When making that transformation, however, the customer’s experience is absolutely vital. Building what the customer wants, tailoring it to their experiences and needs, allows for a solution that creates as little disruption as possible for the consumer. Open banking has that potential. We need to get customers more attuned to that open banking experience, however, and to get them more comfortable with it. A soft, guiding hand to walk them through is best. We can already see that; customers will regularly come onto live chat, or phone you, not only to make sure they’re going through the process correctly but to get as close to a face-to-face experience as possible. Anyone who engages in the mortgage business needs those interactions to build trust. A self-service approach can’t completely work.
A hybrid approach, where automation improves but interaction remains, is not only a possibility but a necessity and close to a reality. Why? It’s all about trust.
“The human element will remain critical to build trust. As a bank, you want to save human involvement for where it counts; you can digitize document uploads, ID verification, form signatures, but this human touch should be preserved in the mortgage process.
I think the approach will be a combined one; assisted together with self-service.”
Laurean Herepean, Digital Banking Product Owner at FintechOS.
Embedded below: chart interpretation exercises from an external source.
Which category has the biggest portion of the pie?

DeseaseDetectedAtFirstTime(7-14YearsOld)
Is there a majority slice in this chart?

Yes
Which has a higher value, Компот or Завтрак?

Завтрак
So how are the different players positioned in today’s climate? For traditional banks, they’re in a better position to leverage these new mortgage approaches due to their funds, infrastructure, and most importantly the trusted brand that a customer can rely upon. For a bank such as HSBC UK, some of their customers and their customers’ families have been with them for over a hundred years. That heritage, that trust, is so valuable for them. With this new hybrid approach to mortgages, traditional banks are able to invest far more into these areas and are secure in their opportunities to lend for mortgages.
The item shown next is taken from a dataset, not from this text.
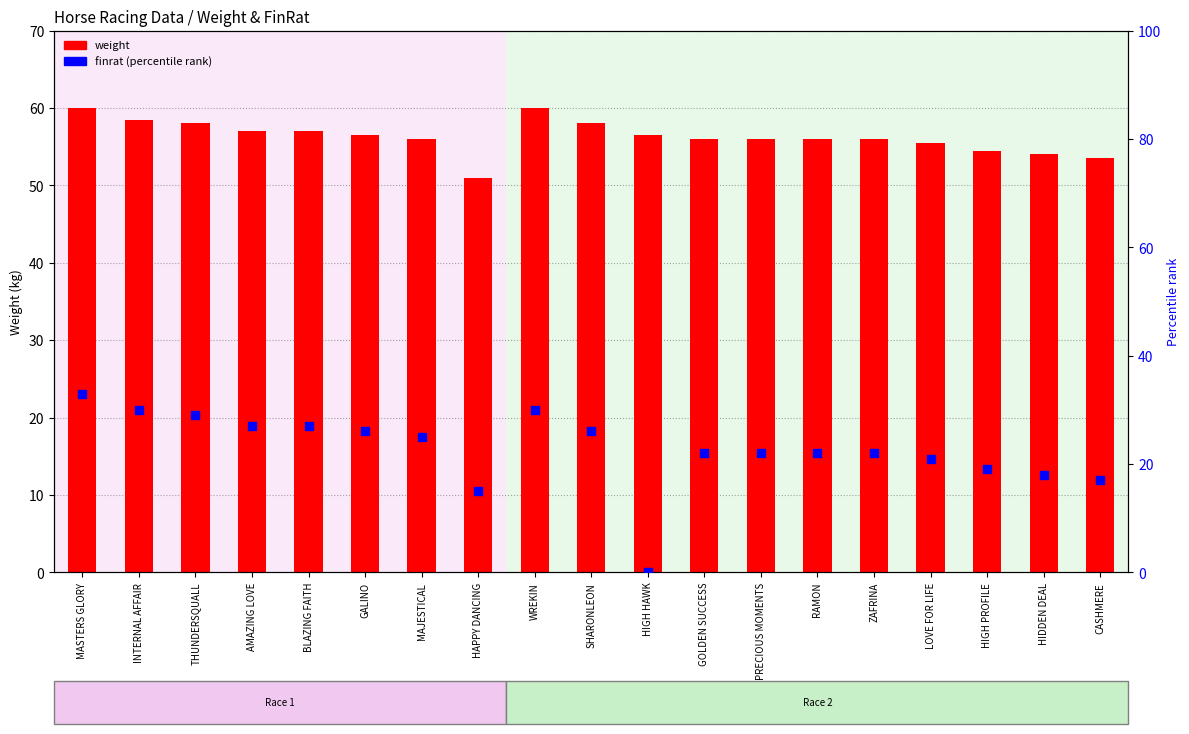

Is the value of finrat (percentile) at PRECIOUS MOMENTS greater than the value of weight at LOVE FOR LIFE?

No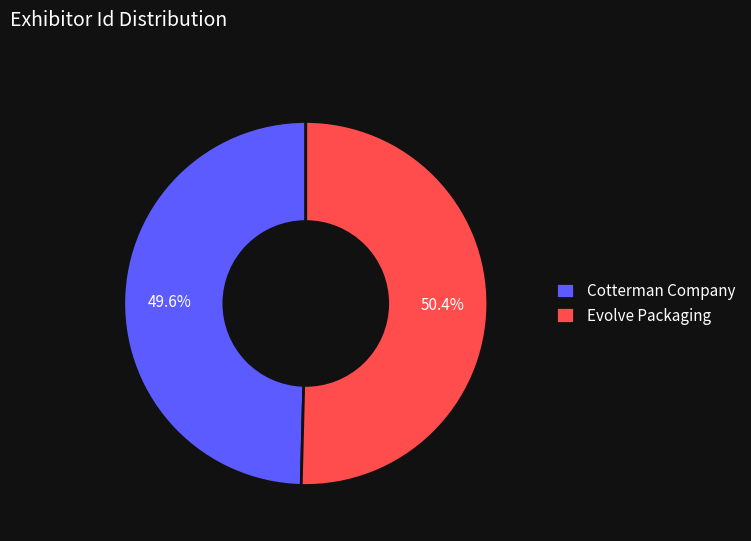

Is it true that Evolve Packaging is 50% of the pie?

True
On the other hand, you have neobanks. While they don’t have as much of a trusted brand as traditional banks might, and might have access to less funds due to how recent they are, we’re already seeing them grow into that digital transformation. Venture Capitalists in the UK, in fact, are already branching out into financial services and mortgage lending. We’re seeing examples of Neobanks, like Starling Bank, take those steps into digital mortgages – to further the example just mentioned, Starling Bank acquired Fleet Mortgages. This is a growth market and it shows.
For this market as a whole, one of the things that’s really going to differentiate competitors is pre-approved mortgages and write-ups in front of the journey. Efficiency, in other words, and being fast. Not just in the offer, not just in the form filling, but across the entire sphere. This is the general direction that we should be looking towards and keeping our eyes on. We’ll see banks and brokers enabling much quicker outcomes, making the house buying process faster, and using data in innovative ways to provide the right product, at the right time, for clients.
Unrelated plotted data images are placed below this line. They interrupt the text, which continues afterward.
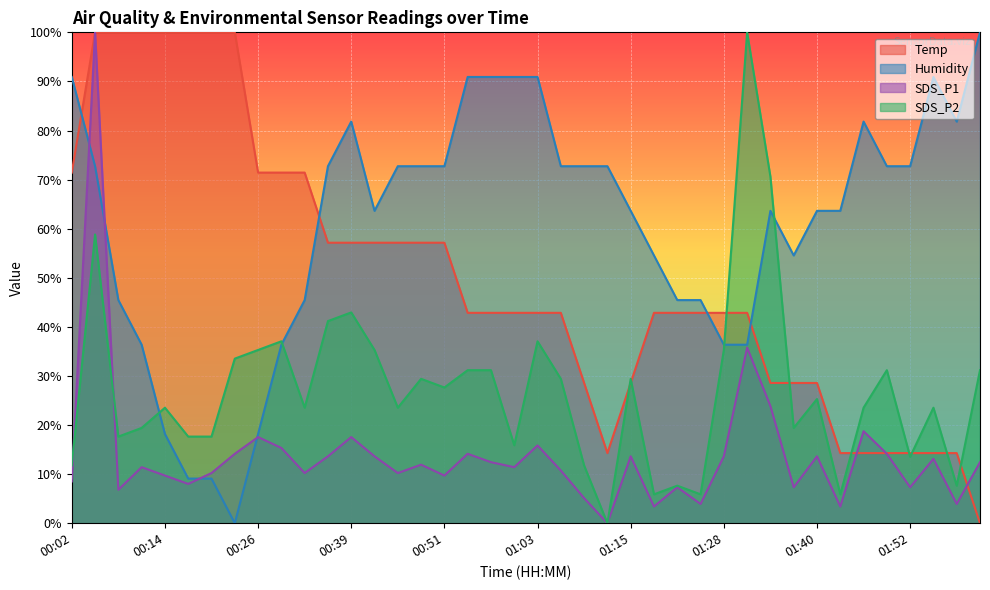

What is the approximate value of Temp at 00:48?

57.1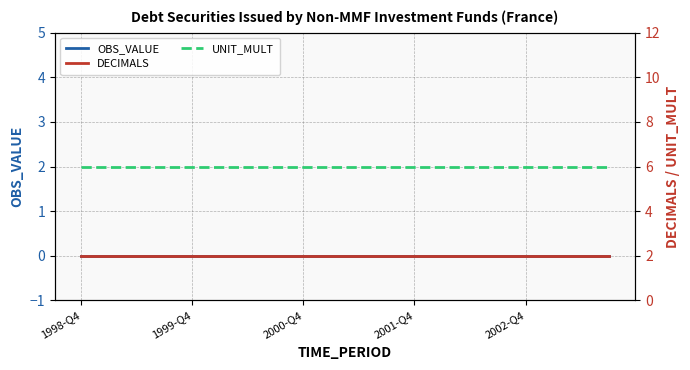

Reading left to right, list all the values displayed in this chart.

OBS_VALUE: 0	0	0	0	0	0	0	0	0	0	0	0	0	0	0	0	0	0	0	0
DECIMALS: 2	2	2	2	2	2	2	2	2	2	2	2	2	2	2	2	2	2	2	2
UNIT_MULT: 6	6	6	6	6	6	6	6	6	6	6	6	6	6	6	6	6	6	6	6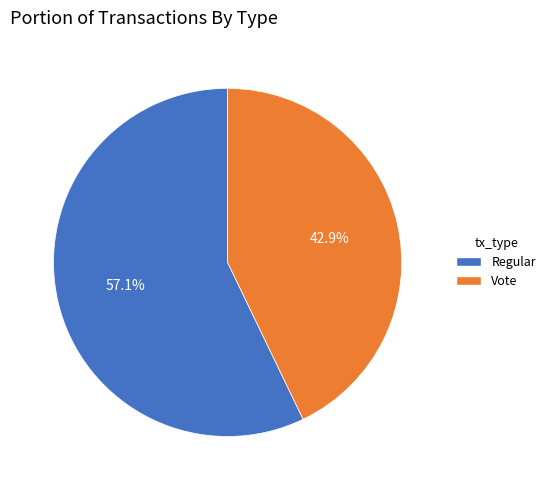

Is Vote the majority of the pie?

No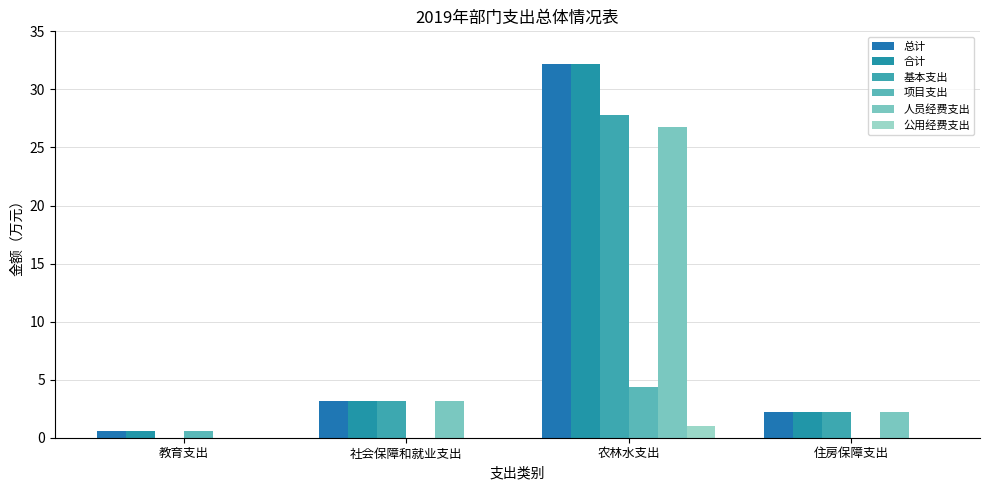

How many categories are shown in the chart?

4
This “battle” between neobanks and traditional banks might even see a third contributor to the space. Tech companies. They already add a lot to the space; they have the technology, the money, the process. These big names could very well become fintech businesses in their own right. That may become the future of the mortgage, as well as the future of financial services. But it’s not going to come suddenly. That change isn’t going to happen overnight.
“I see [the future] as steady, controlled change. I think we’re going to see more collaboration with embedded lenders. And now they’ve got more agility through cloud-based computing and the ability to link in certain component parts of that through API methodologies. I think it’s highly likely we’ll see a little more collaboration in that space.”
Christopher Pearson, Head of Intermediary Mortgages at HSBC UK.